Damals stand das Imperium in seiner Blüte, und beide Kontrahenten konnten das militärische Potenzial ihrer Gebiete voll ausschöpfen. Es war ein erbittertes, verlustreiches Ringen über zwei Tage – ungewöhnlich lang, da die meisten Schlachten schon nach Stunden entschieden waren. Hier trafen keine Adeligen oder Politiker, die einmal Feldherr spielten, aufeinander, sondern zwei zähe, von ihren Truppen vergötterte Berufsmilitärs.
Mord in der Familie
Die Schlacht wogte hin und her. Der linke Flügel von Albinus wurde aufgerieben und bis in sein Lager verfolgt.
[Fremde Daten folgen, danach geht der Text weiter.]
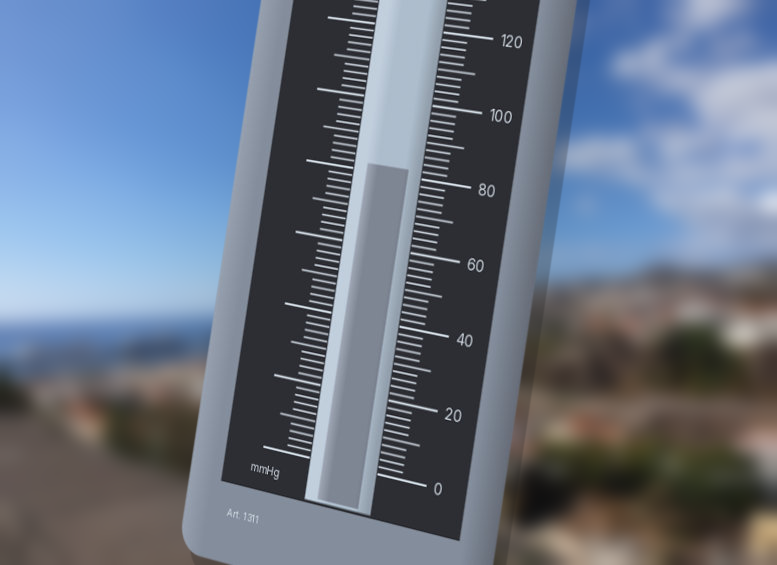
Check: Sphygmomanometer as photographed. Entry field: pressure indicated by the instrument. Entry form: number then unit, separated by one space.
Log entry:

Doch dann gelang es Albinus, das Zentrum von Severus’ Aufstellung durch verdeckte, mit Spießen gespickte Gräben zu erschüttern. Severus’ Männer wandten sich zur Flucht, doch er selbst stoppte die Legionen auf dem Feld. Ein Vorstoß der Kavallerie entschied die größte Schlacht Roms. Wahrscheinlich verfügte er über größere Reserven, da er Nordafrika, den Osten und die Donaufront kontrollierte. Albinus starb in der Stadt – unklar, ob er sich in sein Schwert stürzte oder von einem Attentäter gemeuchelt wurde. Sein Leichnam wurde zerstückelt und zur Schau gestellt. Severus trabte mit seinem Pferd über die kopflose Leiche.
Severus erwies sich als bedeutender Militärreformer. Erstmals seit Augustus wurden Taktik, Legionen und Ausrüstung umfassend modernisiert. Doch die Verluste der Schlacht "Römer gegen Römer" konnten nie wieder ersetzt werden. Auch in dieser Hinsicht gab Severus einen Vorgeschmack auf die Epoche der Soldatenkaiser, die das Imperium bedenkenlos zerfleischten, während äußere Feinde mächtiger wurden.
Herrschaft basierte auf Furcht und Gewalt
Septimius Severus führte eine erfolgreiche Herrschaft, doch sie stützte sich auf nackte Gewalt. Um den Widerstand schottischer Stämme zu brechen, verwandelten seine Soldaten deren Gebiete in eine unfruchtbare Ödnis. Als Befehl an seine Legionen zitierte er die Ilias: "Was soll ich mit diesen Gefangenen tun? Du solltest alle töten, sogar die Babys im Mutterleib."
In Britannien starb der skrupellose Kaiser am 4. Februar 211. Trotz seiner Worte gab es keine Einigkeit zwischen seinen Söhnen. Caracalla lockte Geta noch im gleichen Jahr unter dem Vorwand einer Versöhnung in die Gemächer der Mutter und ließ ihn dort von Prätorianern erstechen. Geta starb in Julia Domnas Armen. Julia selbst wurde verletzt, als sie versuchte, ihren Sohn zu schützen.
Ende wie bei einem Kneipenstreit
Caracalla regierte daraufhin allein, berüchtigt für seine Grausamkeit. Auf sein Konto gehen die Massaker in Alexandria, wo er Tausende wegen vermeintlicher Beleidigungen hinrichten ließ. Im April 217 wurde er auf einem Feldzug nahe Harran in Mesopotamien von dem Soldaten Julius Martialis mit einem Dolch erstochen. Julius handelte aus Rache für die Nichtbeförderung seines Bruders. Caracalla lebte unter den Legionären und herrschte durch sie. Am Ende starb der grausame Mann aus einem nichtigen Anlass, wie bei einem Streit unter gewöhnlichen Soldaten. Mit seinem Tod war die Dynastie der Severer erloschen.
Von ihrem Vater erbten die Söhne nur Ehrgeiz und Grausamkeit, seine Umsicht, Schläue, Gerissenheit und die Fähigkeit zu zäher Arbeit konnte Septimus Severus nicht weitergeben. Von den Severern künden noch heute die Reste der prächtigen Caracalla-Thermen in Rom. Der Bau wurde unter Septimius begonnen und von seinem Sohn vollendet. Die Anlage maß 337 mal 328 Meter und erhob sich auf einer gigantischen Plattform, die auf unebenem Grund errichtet wurde.